5.3.6.2. How to configure alert?

  • Add your rule in ansible/roles/logging/files/elastalert/ealert-rule-cm.yaml (Elastalert Rule Config)
    name: anything
    type: <check-above-link> #The RuleType to use
    index: node4* #index name
    realert:
    minutes: 0 #to get alert for all cases after each interval
    alert: post #To send alert as HTTP POST
    http_post_url: # Provide URL
  • Mount this file to elastalert pod in ansible/roles/logging/files/elastalert/elastalert.yaml.

5.3.6.3. Alert Format

{“type”: “pattern-match”, “label”: “failed”, “index”: “node4-20200815”, “log”: “error-log-line”, “log-path”: “/tmp/result/file.log”, “reson”: “error-message” }

5.3.7. Data Management

5.3.7.1. Elasticsearch

5.3.7.1.1. Q&As

Where data is stored now? Data is stored in NFS server with 1 replica of each index (default). Path of data are following:

  • /srv/nfs/data (VM1)
  • /srv/nfs/data (VM2)
  • /srv/nfs/data (VM3)
  • /srv/nfs/master (VM1)
  • /srv/nfs/master (VM2)
  • /srv/nfs/master (VM3)

If user wants to change from NFS to local storage, can he do it? Yes, user can do this, need to configure persistent volume. (ansible-server/roles/logging/files/persistentVolume.yaml)

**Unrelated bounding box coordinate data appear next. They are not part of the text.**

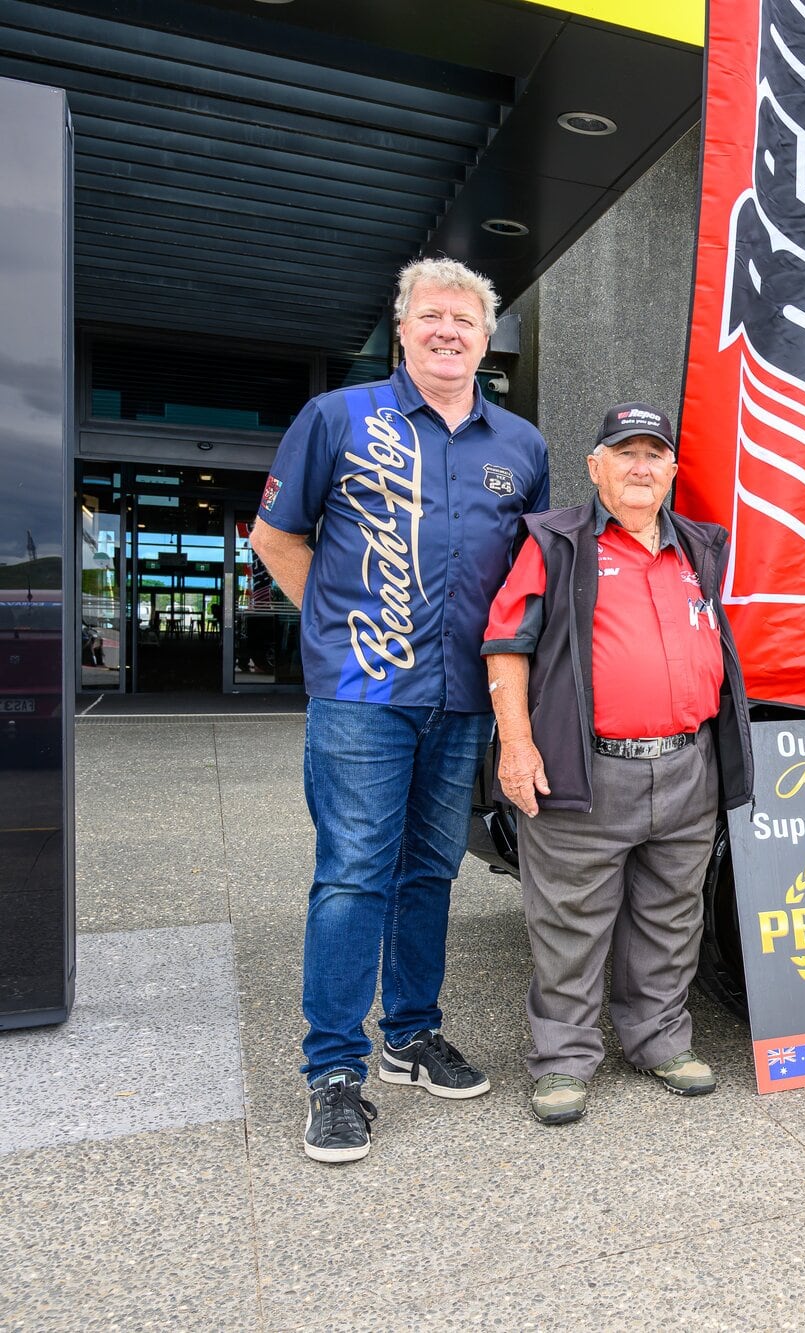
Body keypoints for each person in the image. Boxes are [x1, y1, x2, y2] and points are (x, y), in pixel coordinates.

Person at [250, 257, 550, 1163]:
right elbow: (274, 534)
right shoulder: (340, 418)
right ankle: (334, 1074)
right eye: (432, 316)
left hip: (462, 700)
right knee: (352, 874)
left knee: (429, 873)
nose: (449, 329)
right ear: (403, 327)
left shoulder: (521, 447)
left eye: (466, 318)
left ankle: (410, 1035)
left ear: (487, 338)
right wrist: (337, 633)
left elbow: (526, 578)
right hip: (363, 698)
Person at [481, 402, 753, 1125]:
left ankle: (658, 1039)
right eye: (624, 453)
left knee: (671, 918)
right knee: (570, 925)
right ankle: (563, 1061)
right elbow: (506, 641)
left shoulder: (699, 545)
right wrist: (517, 742)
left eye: (653, 455)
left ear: (671, 469)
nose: (640, 467)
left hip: (687, 765)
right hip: (588, 769)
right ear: (595, 465)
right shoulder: (557, 540)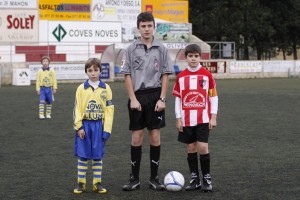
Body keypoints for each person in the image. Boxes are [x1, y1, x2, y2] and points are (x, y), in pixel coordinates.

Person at [120, 11, 173, 191]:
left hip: (156, 95)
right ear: (138, 28)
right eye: (143, 26)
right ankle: (134, 179)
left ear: (154, 27)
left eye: (150, 26)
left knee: (155, 136)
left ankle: (154, 178)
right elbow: (127, 75)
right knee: (136, 137)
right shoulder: (130, 49)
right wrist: (133, 99)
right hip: (137, 97)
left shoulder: (162, 49)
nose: (147, 29)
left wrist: (162, 99)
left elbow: (166, 75)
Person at [172, 44, 218, 192]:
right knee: (191, 148)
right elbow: (178, 99)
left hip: (203, 119)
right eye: (190, 56)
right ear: (186, 58)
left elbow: (213, 96)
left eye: (196, 56)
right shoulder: (181, 77)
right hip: (186, 119)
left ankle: (206, 178)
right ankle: (195, 179)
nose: (193, 58)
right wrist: (178, 118)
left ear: (200, 57)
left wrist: (213, 117)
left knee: (203, 147)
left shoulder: (207, 75)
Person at [73, 58, 114, 194]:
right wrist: (79, 127)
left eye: (96, 70)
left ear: (100, 71)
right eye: (90, 70)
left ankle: (97, 183)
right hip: (85, 125)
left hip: (99, 126)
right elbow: (77, 108)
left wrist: (107, 129)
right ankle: (81, 183)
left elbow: (109, 110)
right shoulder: (81, 88)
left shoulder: (106, 88)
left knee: (97, 156)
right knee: (83, 155)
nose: (93, 73)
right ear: (86, 72)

Do we have backup of data? Yes. 1 replica of each index

When K8s restart, the data is still accessible? Yes (If data is not deleted from /srv/nfs/data)

5.3.8. Troubleshooting

5.3.8.1. If no logs receiving in Elasticsearch

  • Check IP & port of server-fluentd in client config.
  • Check client-fluentd logs, $ sudo tail -f /var/log/td-agent/td-agent.log
  • Check server-fluentd logs, $ sudo kubectl logs -n logging <fluentd-pod-name>

5.3.8.2. If no notification received

  • Search your “log” in Elasticsearch.
  • Check config of elastalert
  • Check IP of alert-receiver